Le Qatar a également investi dans le Crédit Suisse.
Qatar Actu : Y-a-t-il des entreprises suisses implantées au Qatar ?
Martin Aeschbacher : Une vingtaine d’entreprises suisses sont présentes au Qatar, telles que ABB et le Crédit Suisse.
La chaîne hôtelière suisse Mövenpick est aussi présente au Qatar.
L’industrie de l’horlogerie travaille quant à elle avec des distributeurs locaux. Ces entreprises se rendent au Qatar lors des expositions ou du salon de la joaillerie.
Qatar Actu : Quelle est la taille de la communauté suisse au Qatar ?
Martin Aeschbacher : Nous comptons un peu plus de 200 ressortissants, en incluant les enfants. La communauté suisse est bien répartie dans les branches professionnelles : certains sont pilotes, d’autres travaillent à Qatar University, à Georgetown, à Qatar Holding, dans le sport et dans l’hôtellerie bien évidemment.
Notre communauté augmente petit à petit. Lorsque je suis arrivé nous étions 120 et je suis sûr que la courbe va continuer à croître, même si cela va se faire lentement.

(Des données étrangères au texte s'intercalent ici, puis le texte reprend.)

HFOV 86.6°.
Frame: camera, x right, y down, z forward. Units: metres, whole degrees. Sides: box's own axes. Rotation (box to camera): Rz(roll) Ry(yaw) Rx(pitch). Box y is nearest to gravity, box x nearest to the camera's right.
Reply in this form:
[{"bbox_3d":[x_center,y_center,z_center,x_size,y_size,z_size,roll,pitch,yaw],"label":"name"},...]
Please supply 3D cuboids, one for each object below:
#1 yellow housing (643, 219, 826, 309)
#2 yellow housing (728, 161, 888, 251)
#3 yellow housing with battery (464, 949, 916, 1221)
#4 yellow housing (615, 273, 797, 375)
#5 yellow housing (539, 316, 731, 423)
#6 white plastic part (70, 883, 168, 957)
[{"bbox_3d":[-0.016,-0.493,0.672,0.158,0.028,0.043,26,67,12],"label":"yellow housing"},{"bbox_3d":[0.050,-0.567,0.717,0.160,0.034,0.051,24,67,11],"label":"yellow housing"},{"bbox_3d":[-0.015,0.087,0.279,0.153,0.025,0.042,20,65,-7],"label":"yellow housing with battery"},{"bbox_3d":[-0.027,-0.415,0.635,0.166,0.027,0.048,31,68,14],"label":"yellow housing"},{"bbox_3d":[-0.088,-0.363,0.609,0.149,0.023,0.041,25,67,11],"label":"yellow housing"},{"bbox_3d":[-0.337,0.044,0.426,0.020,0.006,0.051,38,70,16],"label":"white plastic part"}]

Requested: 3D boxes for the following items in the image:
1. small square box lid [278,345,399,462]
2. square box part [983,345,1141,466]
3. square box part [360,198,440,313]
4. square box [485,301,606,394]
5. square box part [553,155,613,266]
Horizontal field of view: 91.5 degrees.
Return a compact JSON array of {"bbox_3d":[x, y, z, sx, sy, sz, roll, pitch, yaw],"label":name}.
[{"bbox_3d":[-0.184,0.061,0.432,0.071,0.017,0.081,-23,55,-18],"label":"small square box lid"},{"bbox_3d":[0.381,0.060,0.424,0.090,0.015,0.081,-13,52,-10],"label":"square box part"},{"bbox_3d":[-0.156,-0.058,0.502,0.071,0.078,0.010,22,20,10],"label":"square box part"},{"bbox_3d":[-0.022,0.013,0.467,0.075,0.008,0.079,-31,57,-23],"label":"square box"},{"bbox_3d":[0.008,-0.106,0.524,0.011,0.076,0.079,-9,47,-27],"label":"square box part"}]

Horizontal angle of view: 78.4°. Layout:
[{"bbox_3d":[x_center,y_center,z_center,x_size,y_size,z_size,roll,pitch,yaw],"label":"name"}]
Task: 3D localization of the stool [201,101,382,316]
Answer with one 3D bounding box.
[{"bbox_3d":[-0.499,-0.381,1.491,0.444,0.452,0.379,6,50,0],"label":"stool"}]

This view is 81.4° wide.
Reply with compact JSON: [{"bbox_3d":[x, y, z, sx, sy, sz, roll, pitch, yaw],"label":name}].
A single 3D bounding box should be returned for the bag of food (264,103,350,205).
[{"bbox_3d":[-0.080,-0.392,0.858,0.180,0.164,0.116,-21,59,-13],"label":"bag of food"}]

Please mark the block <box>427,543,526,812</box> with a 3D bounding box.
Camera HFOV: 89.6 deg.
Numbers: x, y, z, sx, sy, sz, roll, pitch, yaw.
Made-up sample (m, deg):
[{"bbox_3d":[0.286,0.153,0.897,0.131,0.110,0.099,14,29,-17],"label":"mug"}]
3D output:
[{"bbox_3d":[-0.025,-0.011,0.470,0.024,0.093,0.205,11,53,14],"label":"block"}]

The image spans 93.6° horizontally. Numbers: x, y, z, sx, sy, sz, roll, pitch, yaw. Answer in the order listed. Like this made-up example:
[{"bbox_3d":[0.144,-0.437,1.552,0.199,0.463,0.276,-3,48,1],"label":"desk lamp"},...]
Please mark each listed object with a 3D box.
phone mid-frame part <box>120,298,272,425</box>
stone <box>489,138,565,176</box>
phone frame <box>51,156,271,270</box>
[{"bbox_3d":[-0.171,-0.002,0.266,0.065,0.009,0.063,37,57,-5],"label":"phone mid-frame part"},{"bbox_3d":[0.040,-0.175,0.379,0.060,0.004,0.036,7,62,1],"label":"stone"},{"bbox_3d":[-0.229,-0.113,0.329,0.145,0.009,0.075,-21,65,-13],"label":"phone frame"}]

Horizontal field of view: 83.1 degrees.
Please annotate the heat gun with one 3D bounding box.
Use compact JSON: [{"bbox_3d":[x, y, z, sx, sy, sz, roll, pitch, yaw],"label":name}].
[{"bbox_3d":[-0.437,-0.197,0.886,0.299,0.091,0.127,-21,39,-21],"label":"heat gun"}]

Qatar Actu : Quels sont vos objectifs pour 2014 ?
Martin Aeschbacher : Nous voulons continuer à consolider les services de l’ambassade puisque nous sommes une représentation relativement jeune.
L’ambassade souhaite aussi aider les entreprises suisses qui veulent s’installer au Qatar, c’est une tâche majeure pour nous.
Sur le plan des activités, notons le festival du film alémanique, organisé en collaboration avec les allemands et les autrichiens, qui se déroulera au début du mois d’avril à Katara.
Ce n’est pas encore confirmé, mais nous travaillons au lancement d’un festival de jazz européen au mois de mai.
Par ailleurs, l’hôtel Grand Hyatt va accueillir une semaine gastronomique suisse. Parallèlement nous allons organiser une foire de l’éducation qui s’étalera sur trois jours. Des écoles et des universités suisses seront présentes pour promouvoir l’éducation suisse. Il y a néanmoins déjà des partenariats, en particulier entre l’école d’interprétariat de l’Université de Genève et Hamad University, par exemple.
Qatar Actu : Quel est votre bilan de la semaine de la francophonie ?
Martin Aeschbacher : Je pense que la semaine de la francophonie s’est très bien passée. Nous avons eu un très généreux soutien de la part du ministère de la Culture, et je tiens à ce titre à remercier son ministre chaleureusement. Comme le Qatar est maintenant membre associé de l’Organisation Internationale de la francophonie, la manifestation a été plus importante cette année. Je suis sûr qu’elle revêtira encore plus de faste l’année prochaine.
Pour le moment nous ne sommes que quatre pays organisateurs. J’espère que lors des événements futurs, d’autres pays participeront à son organisation, notamment les pays africains puisque la francophonie englobe de nombreux États.